ABOUT US

Hold a Cambridge Pacific-made seed packet in your hand, and you are holding something connected to a lot of

...agricultural history.

The roots of seed packet manufacturing in the quiet Washington County, New York valley where the company is located are long indeed — one can trace them back to the mid-1800s, when the J.B. Rice Seed Company held sway in a complex of brick buildings downtown, and maintained the so-called ‘trial gardens’ on Washington Street where varieties of seeds could be planted, tested and evaluated. Besides many production employees, the company had salesmen who would hit the road annually to go store-to-store, picking up unsold seed boxes and taking orders for next year.

Come 1939...

The firm was purchased by Associated Seed Growers, and a man named Lyman White moved into town to manage its operations (he was no stranger to the business; plus, his father had worked for Ferry-Morse and served two terms as head of the American Seed Trade Association). By the late 1960s, changes were sweeping the industry. With his retirement imminent, and with the vision of establishing his own firm, Cambridge Seed Packet Company firmly in mind, Lyman and his wife purchased a converting machine while on vacation in Germany, and had it shipped to their Cambridge home.

The converting machine (to fold and glue together die cut packet forms) and a second-hand die press found a new home in an old barn Lyman renovated, together with another rather cantankerous English-made converting machine; only one person would ever figure out how to operate it. Thus, the fledgling Cambridge Seed Packet Company went into operation in late 1971. Printing for the time being was jobbed out to a firm in North Adams, Massachusetts 50 minutes away. The finished press sheets were loaded into the back of a pickup truck for the journey to Cambridge, an arrangement that worked fine for the most part, until one day the truck pulled away too quickly and a whole skid of plates fell off in the street.

Lyman’s little firm was at first a niche company, tuned to short runs and stock packets; Lyman frequently provided images for them from his photographs. His wife, son and daughter worked in the barn as well, and soon others joined them. Changes came again in 1986 when Lyman, by then 80, sold the business to California-based Pacific Lithograph, with the stipulation that the company would stay in Cambridge. This, then, was the formation of Cambridge Pacific.

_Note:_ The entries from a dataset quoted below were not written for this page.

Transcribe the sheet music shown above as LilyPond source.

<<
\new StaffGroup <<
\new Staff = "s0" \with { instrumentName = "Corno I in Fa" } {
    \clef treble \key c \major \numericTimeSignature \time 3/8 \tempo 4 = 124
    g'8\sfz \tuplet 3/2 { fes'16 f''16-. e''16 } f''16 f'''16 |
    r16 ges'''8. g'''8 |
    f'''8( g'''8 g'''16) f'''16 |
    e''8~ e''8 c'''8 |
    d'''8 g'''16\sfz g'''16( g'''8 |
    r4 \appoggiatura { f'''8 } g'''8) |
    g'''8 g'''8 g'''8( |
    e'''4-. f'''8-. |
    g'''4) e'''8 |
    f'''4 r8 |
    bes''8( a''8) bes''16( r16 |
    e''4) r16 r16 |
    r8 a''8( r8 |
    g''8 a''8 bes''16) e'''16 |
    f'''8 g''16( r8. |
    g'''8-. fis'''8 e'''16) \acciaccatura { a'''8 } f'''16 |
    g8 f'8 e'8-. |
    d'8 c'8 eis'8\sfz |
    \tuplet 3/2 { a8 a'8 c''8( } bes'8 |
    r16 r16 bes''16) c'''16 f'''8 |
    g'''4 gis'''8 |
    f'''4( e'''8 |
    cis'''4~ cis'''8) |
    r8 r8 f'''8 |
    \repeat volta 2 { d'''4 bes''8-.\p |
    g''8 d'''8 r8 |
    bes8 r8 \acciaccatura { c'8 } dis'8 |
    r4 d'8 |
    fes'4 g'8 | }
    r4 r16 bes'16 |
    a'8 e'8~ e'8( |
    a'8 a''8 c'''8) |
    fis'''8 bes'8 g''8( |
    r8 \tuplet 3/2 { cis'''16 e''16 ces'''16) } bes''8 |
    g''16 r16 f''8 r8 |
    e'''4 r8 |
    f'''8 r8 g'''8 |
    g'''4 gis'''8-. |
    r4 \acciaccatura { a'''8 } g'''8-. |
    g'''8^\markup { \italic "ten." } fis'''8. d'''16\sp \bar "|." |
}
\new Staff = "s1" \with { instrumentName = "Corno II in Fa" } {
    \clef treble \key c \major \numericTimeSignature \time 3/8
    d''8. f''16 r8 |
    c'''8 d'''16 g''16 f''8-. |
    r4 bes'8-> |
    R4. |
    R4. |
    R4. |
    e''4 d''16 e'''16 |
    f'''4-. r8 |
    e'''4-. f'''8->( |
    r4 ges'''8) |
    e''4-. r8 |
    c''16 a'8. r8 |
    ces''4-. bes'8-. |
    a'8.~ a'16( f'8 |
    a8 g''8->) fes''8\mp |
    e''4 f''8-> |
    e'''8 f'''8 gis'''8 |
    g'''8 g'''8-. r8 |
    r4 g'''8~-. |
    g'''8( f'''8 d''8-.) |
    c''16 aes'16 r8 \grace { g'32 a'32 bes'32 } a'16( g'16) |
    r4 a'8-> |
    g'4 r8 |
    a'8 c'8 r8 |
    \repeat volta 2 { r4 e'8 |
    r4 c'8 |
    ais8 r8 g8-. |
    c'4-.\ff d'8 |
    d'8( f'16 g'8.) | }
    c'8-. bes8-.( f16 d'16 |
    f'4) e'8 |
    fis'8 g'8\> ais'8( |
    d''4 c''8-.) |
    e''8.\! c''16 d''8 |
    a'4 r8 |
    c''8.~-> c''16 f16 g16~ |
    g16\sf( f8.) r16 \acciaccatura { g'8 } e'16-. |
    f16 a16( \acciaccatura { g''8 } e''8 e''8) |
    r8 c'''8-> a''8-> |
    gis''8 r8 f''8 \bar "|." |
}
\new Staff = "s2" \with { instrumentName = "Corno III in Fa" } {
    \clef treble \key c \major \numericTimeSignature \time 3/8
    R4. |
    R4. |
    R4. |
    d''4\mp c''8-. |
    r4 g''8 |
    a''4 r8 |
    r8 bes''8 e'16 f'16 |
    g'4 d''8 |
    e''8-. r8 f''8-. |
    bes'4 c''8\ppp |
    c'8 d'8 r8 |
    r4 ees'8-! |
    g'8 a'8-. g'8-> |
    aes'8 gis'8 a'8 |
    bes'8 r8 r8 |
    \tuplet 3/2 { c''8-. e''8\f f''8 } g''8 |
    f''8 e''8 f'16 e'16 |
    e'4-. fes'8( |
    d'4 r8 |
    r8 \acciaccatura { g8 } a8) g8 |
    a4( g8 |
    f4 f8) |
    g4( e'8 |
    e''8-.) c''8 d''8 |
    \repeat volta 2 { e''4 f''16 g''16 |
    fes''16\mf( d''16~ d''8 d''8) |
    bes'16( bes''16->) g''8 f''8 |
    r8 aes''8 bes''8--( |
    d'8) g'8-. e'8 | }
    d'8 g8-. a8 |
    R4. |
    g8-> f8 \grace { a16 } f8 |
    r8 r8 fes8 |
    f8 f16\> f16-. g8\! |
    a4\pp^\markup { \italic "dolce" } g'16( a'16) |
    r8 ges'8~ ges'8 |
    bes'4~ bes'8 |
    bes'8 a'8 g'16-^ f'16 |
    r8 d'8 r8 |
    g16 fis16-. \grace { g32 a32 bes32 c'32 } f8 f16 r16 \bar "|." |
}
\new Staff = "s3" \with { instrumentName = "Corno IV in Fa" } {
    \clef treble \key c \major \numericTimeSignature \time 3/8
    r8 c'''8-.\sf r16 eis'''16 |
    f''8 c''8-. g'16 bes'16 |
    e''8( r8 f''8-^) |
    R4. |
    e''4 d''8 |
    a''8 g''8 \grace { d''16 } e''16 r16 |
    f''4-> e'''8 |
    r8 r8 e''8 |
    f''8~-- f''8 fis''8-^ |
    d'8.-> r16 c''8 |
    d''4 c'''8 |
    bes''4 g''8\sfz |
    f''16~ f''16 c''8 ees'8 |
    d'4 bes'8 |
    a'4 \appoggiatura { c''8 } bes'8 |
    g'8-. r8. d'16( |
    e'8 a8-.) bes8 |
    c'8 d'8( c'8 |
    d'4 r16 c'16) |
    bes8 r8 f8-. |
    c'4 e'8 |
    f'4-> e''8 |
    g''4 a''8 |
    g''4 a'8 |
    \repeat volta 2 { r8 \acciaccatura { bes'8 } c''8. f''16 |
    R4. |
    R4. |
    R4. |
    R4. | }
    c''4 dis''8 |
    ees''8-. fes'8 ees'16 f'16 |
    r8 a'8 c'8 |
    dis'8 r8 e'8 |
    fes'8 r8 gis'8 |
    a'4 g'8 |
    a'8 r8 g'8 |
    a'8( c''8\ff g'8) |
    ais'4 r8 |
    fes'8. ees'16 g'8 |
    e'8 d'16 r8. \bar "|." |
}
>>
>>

When one considers that Cambridge Pacific today still has close ties to agriculture, it shouldn’t come as a surprise to learn that another thread of its various roots of origin has to do with chickens––and eggs. But first, it’s important to realize that at least a dozen years before Chris Belnap––the company’s owner today––hatched the idea of moving his burgeoning printing business to what is now known as ‘the coop’ in Cambridge, the long blue building was one of several used in the area in the operation of Owlkill Farms. Indeed, the coop, during its heyday in the 1960s and early 1970s, was home to 60,000 laying hens, and worthy of its nickname.

While the original barn out in the countryside that housed the cranky English converting machine is gone, the tradition of a seed packet business based in a barn goes on: the plant’s new office/production building is called ‘the barn’ and is the counterpart to the older production plant next door that’s still called ‘the coop’, home to state-of-the-art Heidelberg printing equipment.

Loads of paper now come in tractor trailer truckloads and press sheets are no longer carried around in pickup trucks, although perhaps in a nod to tradition, the boss’s old ’64 Chevy pickup truck is the star of the parking lot. Downtown, at the end of Washington Street, the old trial gardens where seeds were tried out long years ago is now known the Community Garden. While times have changed, it seems likely that the recipe for growth in the seed business, and maintaining close ties to agriculture, customers and community, will always stay the same in Cambridge.